→ **Work to be completed**
Reproduce every record below exactly as written, leaving out any pictures.

:: Dataset records

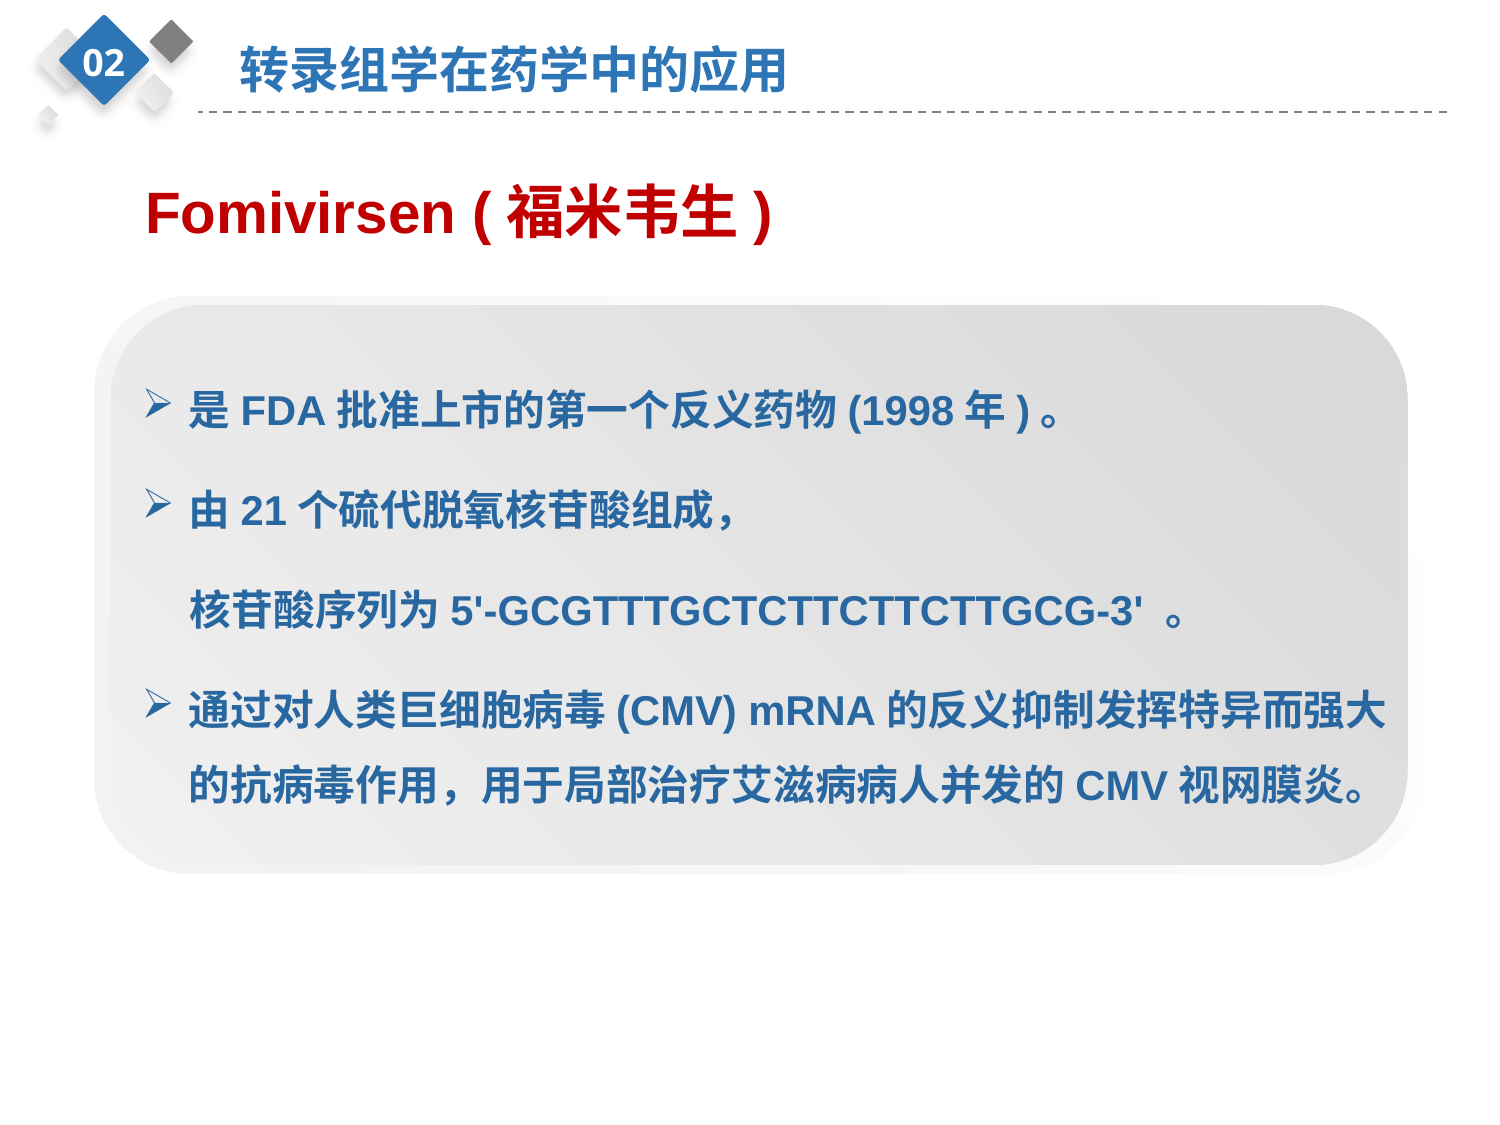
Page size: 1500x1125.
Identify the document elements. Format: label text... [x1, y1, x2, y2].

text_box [94, 296, 1424, 874]
text_box Fomivirsen (福米韦生) [97, 132, 1312, 253]
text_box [41, 25, 808, 168]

::::

→ **Result of this task**
Page size: 1500x1125.
Identify the document elements. Format: label text... [x1, y1, x2, y2].

text_box [94, 296, 1424, 874]
text_box Fomivirsen (福米韦生) [97, 132, 1312, 253]
text_box [41, 25, 808, 168]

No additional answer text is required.